Learning Python, I'm trying to make a web scraper without any 3rd party libraries, so that the process isn't simplified for me, and I know what I am doing. I looked through several online resources, but all of which have left me confused about certain things.

The html looks something like this,

<html>
<head>...</head>
<body>
    *lots of other <div> tags*
<div class = "want" style="font-family:verdana;font-size:12px;letter-spacing:normal"">
<form class ="subform">...</form>
<div class = "subdiv1" >...</div>
<div class = "subdiv2" >...</div>
    *lots of other <div> tags*
</body>
</html>

I want the scraper to extract the <div class = "want"...>*content*</div> and save that into a html file.

I have a very basic idea of how I need to go about this.

import urllib
from urllib import request
#import re
#from html.parser import HTMLParser

response = urllib.request.urlopen("http://website.com")
html = response.read()

#Some how extract that wanted data

f = open('page.html', 'w')
f.write(data)
f.close()

回答1:

The standard library comes with a variety of Structured Markup Processing Tools, which you can use for parsing the HTML and then searching it to extract your div.

There's a whole lot of choices there. What do you use?

html.parser looks like the obvious choice, but I'd actually start with ElementTree instead. It's a very nice and very powerful API, and there's tons of documentation and sample code all over the web to get you started, and a lot of experts using it on a daily basis who can help you with your problems.

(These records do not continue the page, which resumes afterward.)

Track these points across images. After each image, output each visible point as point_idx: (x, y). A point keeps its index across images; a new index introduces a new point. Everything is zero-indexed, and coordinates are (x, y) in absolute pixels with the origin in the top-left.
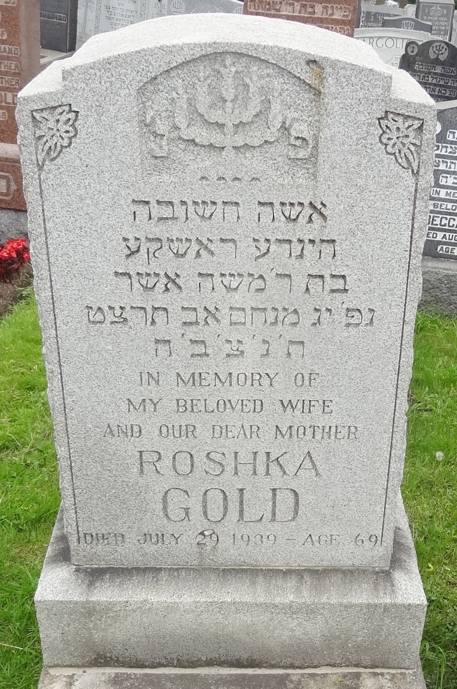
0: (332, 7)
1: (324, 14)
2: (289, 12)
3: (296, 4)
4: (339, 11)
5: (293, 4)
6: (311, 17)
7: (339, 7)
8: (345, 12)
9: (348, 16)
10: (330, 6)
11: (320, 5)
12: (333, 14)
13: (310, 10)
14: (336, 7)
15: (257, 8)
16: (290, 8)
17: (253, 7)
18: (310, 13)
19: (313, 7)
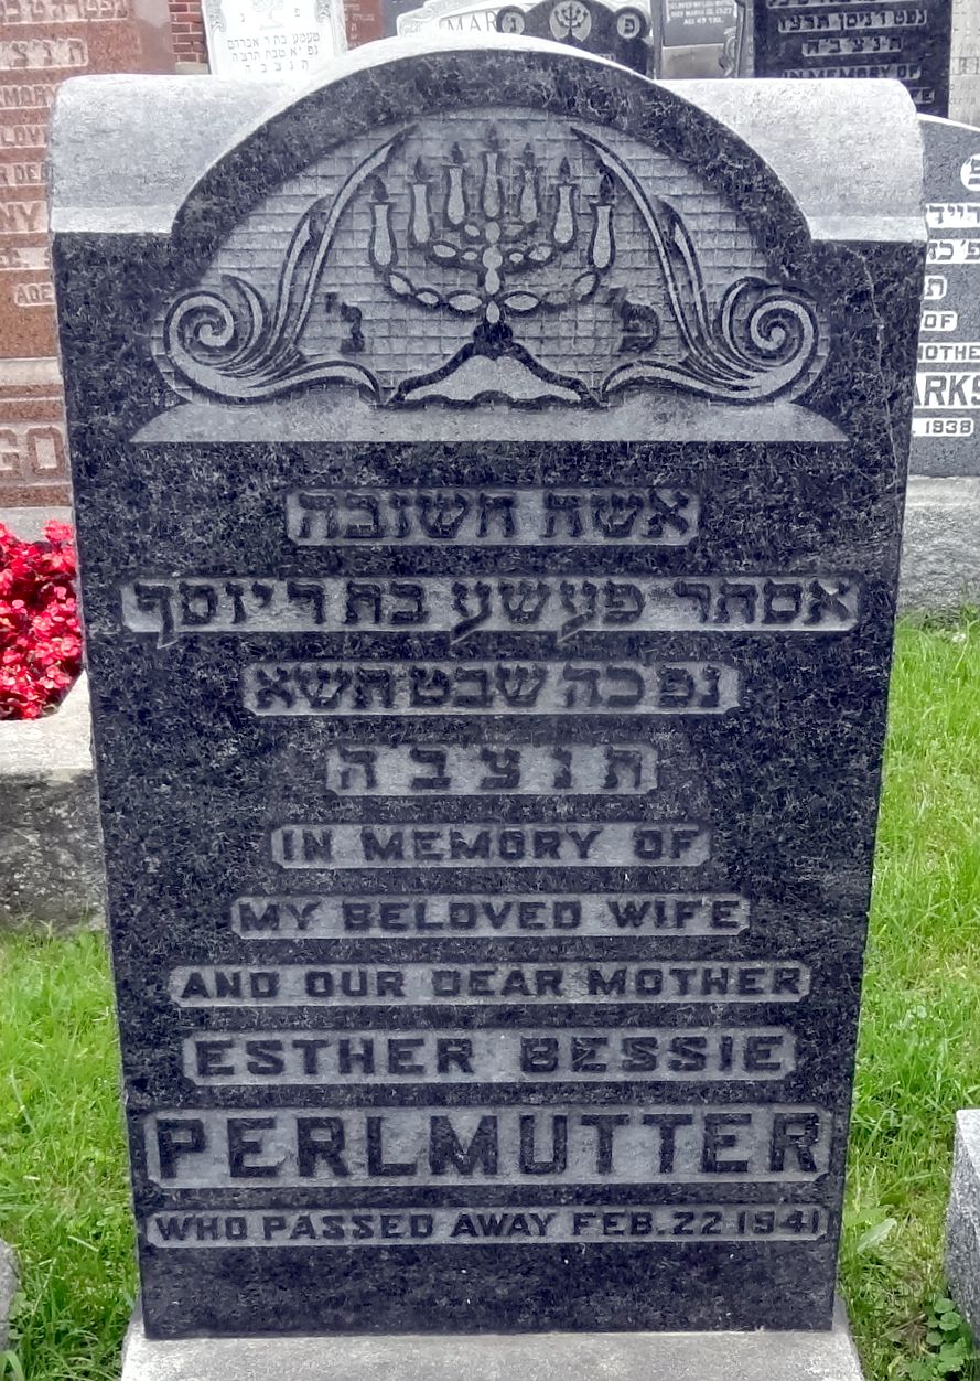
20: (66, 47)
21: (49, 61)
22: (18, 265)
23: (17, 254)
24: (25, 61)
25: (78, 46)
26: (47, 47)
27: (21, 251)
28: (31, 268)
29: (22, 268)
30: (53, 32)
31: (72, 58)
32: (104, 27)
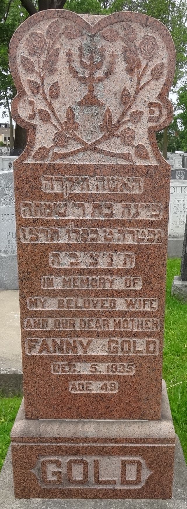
0: (136, 206)
1: (126, 215)
2: (79, 216)
3: (86, 205)
4: (145, 210)
5: (83, 205)
6: (108, 221)
7: (145, 205)
8: (154, 211)
9: (158, 216)
10: (132, 204)
11: (119, 204)
12: (137, 214)
13: (106, 211)
14: (142, 205)
15: (34, 213)
16: (79, 211)
17: (28, 213)
18: (106, 215)
19: (109, 207)
20: (122, 257)
21: (111, 264)
22: (74, 371)
23: (74, 366)
24: (96, 263)
25: (130, 257)
26: (111, 256)
27: (77, 364)
28: (82, 373)
29: (76, 373)
30: (116, 249)
31: (125, 264)
32: (147, 247)
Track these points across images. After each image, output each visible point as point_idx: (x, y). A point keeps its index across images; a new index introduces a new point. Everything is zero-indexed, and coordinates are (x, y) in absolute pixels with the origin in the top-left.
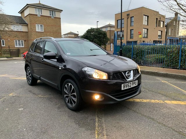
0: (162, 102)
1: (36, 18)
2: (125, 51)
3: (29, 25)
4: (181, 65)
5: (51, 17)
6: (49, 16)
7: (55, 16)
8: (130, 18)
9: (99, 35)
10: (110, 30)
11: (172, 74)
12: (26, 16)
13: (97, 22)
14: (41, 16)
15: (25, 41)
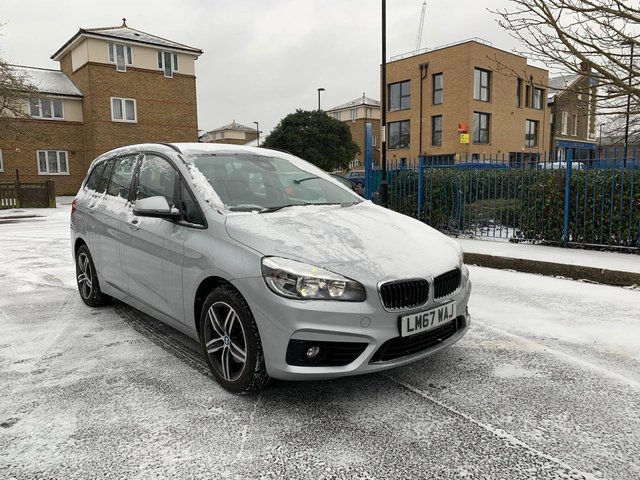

If it turns out that etree can't parse your HTML, you will have to use something else… but try it first.

For example, with a few minor fixes to you snipped HTML so it's actually valid, and so there's actually some text worth getting out of your div:

<html>
<head>...</head>
<body>
    *lots of other <div /> tags*
<div class = "want" style="font-family:verdana;font-size:12px;letter-spacing:normal">spam spam spam
<form class ="subform">...</form>
<div class = "subdiv1" >...</div>
<div class = "subdiv2" >...</div>
    *lots of other <div /> tags*
</div>
</body>
</html>

You can use code like this (I'm assuming you know, or are willing to learn, XPath):

tree = ElementTree.fromstring(page)
mydiv = tree.find('.//div[@class="want"]')

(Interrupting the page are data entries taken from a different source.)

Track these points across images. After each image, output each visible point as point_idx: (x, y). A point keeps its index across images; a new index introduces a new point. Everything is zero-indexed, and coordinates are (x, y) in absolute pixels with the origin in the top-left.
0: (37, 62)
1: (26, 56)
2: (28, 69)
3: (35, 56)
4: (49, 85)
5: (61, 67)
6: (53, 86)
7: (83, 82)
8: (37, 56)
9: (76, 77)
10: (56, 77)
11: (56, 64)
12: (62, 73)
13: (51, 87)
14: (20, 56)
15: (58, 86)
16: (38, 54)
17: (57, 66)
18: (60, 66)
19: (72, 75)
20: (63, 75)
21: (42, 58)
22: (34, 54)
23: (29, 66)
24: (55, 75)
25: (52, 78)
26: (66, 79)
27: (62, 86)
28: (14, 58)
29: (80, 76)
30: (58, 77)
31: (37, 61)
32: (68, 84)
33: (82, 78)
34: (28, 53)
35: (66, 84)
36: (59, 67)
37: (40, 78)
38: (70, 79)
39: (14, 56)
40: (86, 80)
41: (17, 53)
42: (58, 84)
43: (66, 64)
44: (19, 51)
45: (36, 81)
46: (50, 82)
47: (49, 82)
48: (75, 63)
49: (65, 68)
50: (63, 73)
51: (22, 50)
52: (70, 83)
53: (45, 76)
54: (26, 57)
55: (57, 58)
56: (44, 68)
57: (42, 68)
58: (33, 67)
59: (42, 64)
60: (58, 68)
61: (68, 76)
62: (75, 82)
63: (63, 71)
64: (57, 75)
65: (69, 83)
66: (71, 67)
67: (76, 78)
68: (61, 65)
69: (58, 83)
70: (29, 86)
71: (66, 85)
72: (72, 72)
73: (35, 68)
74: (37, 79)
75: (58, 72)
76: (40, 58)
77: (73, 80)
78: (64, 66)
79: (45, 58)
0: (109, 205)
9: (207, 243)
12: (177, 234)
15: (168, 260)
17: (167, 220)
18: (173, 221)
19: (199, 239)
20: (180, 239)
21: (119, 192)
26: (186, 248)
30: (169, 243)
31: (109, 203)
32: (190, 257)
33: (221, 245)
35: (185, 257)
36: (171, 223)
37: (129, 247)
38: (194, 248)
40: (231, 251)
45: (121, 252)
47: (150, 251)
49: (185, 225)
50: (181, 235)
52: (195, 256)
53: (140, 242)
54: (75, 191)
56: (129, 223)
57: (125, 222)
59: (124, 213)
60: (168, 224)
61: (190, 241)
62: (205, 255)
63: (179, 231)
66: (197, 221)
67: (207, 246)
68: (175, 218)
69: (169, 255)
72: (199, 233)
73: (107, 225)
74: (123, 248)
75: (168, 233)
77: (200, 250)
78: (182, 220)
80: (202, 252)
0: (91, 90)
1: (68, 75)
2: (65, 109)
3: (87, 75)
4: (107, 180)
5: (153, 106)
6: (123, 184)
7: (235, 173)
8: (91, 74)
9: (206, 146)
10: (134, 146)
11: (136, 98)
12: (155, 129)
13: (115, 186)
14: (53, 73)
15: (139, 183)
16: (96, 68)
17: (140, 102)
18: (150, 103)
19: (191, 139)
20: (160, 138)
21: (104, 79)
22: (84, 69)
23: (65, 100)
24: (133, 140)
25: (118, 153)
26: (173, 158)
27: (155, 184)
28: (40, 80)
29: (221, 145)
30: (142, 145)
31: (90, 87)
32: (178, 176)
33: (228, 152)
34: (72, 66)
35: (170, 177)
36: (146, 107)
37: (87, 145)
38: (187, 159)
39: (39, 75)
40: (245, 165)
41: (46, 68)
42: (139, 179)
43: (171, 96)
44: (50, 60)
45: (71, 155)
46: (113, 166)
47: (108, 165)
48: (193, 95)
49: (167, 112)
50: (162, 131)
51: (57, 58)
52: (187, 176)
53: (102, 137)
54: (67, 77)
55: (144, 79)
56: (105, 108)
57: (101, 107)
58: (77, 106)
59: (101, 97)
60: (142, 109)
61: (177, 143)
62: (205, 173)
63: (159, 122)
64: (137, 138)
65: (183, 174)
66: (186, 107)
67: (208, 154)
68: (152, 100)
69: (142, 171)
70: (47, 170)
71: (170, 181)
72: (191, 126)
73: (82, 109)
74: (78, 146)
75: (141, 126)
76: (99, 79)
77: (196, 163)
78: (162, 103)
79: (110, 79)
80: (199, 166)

Now you've got a reference to the div with class "want". You can get its direct text with this:

print(mydiv.text)

But if you want to extract the whole subtree, that's even easier:

data = ElementTree.tostring(mydiv)

If you want to wrap that up in a valid <html> and <body> and/or remove the <div> itself, you'll have to do that part manually. The documentation explains how to build up elements using a simple tree API: you create a head and a body to put in the html, then stick the div in the body, then tostring the html, and that's about it.